Wednesday, July 6, 2011

Vancouver Island West - crossing from Haida Gwaii

At Rose Harbour, Haida Gwaii, we had a bit of a parting of the ways. S/V's Canik and Steel Eagle headed East with favourable wind, and we needed to wait for a day until the wind swung North so that we wouldn't be straight into a South Easter. So we had a day of boat duties and preparation for a long sea passage, so we were checking over all the systems and making sure that everything was put away and secure - dinghies, sewing machines, guitars.........  And we nosed up to the mooring buoy at Rose Harbour and in the space of a couple of hundred yards our bow thruster went from fully operational to not working. What the ?! That wasn't in the plan. S/V Estrellita turned up later in the day and rafted up to her supply ship. The movie was Independence Day and the Deckhand Ale from Victoria was gratefully accepted.

Our route was 169 miles across QS Sound; we left at 0740 after a last weather check. 1000 we were off Cape St James among the tufted puffins. 1130 we started seeing the black albatrosses that were going to accompany us; 1735 we had the humpback breaching show from a pod of 5. 1915 we had a school of Dall's porpoise with us. Susie took the first watch from 2100 to 2400 while I slept. My watch was 0000 to 0300. There was no traffic to speak of but it is amazing how busy one is - continuous (small) adjustments to the course; monitor radio traffic (we scan at least half a dozen channels); check radar number 1 and number 2 (different ranges); review the AIS targets that come and go. Susie did the 0300 to 0600 and had two cruise ships and a ferry to contend with. By the morning we were past Cape Scott and by 0930 we were tying up at the government dock, Winter Harbour, Vancouver Island. Oh and it was my birthday. A quiet day walking the boardwalk and even visiting the first general store we had seen for three weeks - important purchases. Bait. Beer. Bread (who needs bread?).

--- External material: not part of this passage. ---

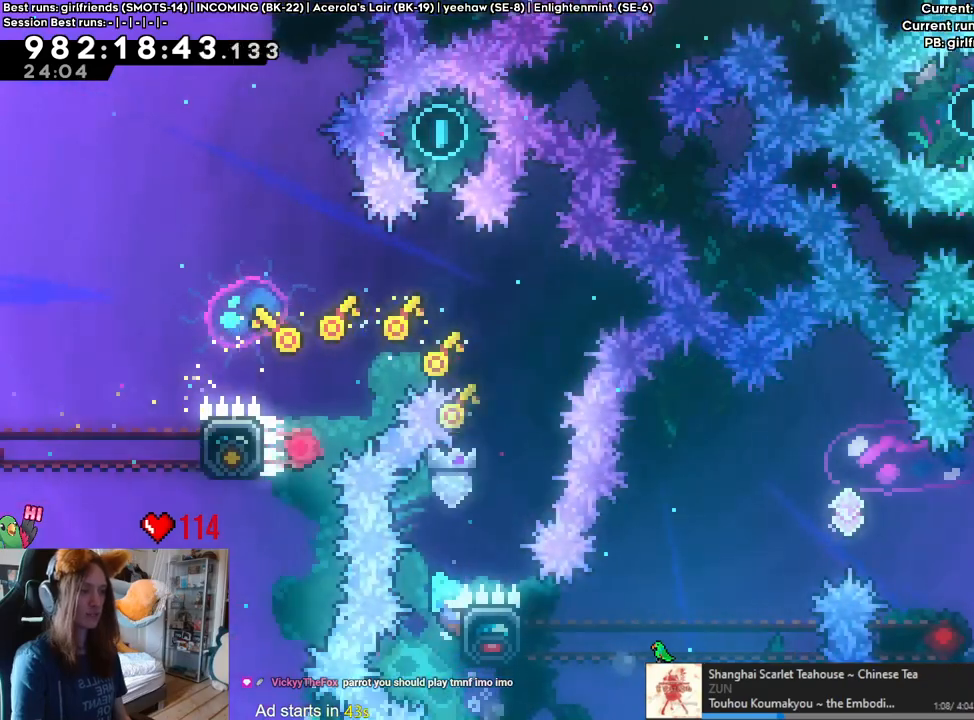
{"buttons": ["B"], "left_stick": "right", "right_stick": "center", "events": [[167, "B", "up"], [333, "B", "down"]]}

So let's get to the important matters. On the way into Winter Harbour we had to fight our way through a horde of sport fishers just off the lighthouse. Mmmm - does this mean that there are fish? Those of you who read this stuff carefully will remember that we fitted downriggers to Last Mango back in March. Now we can try them out. Down to the lighthouse and into the sport fishers. Rods ready; weights and tackle down at 60 and 80 feet...........we had a fish on already! It was a great day.......trolling at about 1.5 knots, flashers and hoochies, Susie driving the boat; good use for the comms headsets. And the fishing was productive. Our first salmon from our own boat. Later in the day we anchored up in the Koskimo Islands and cleaned and cached our haul.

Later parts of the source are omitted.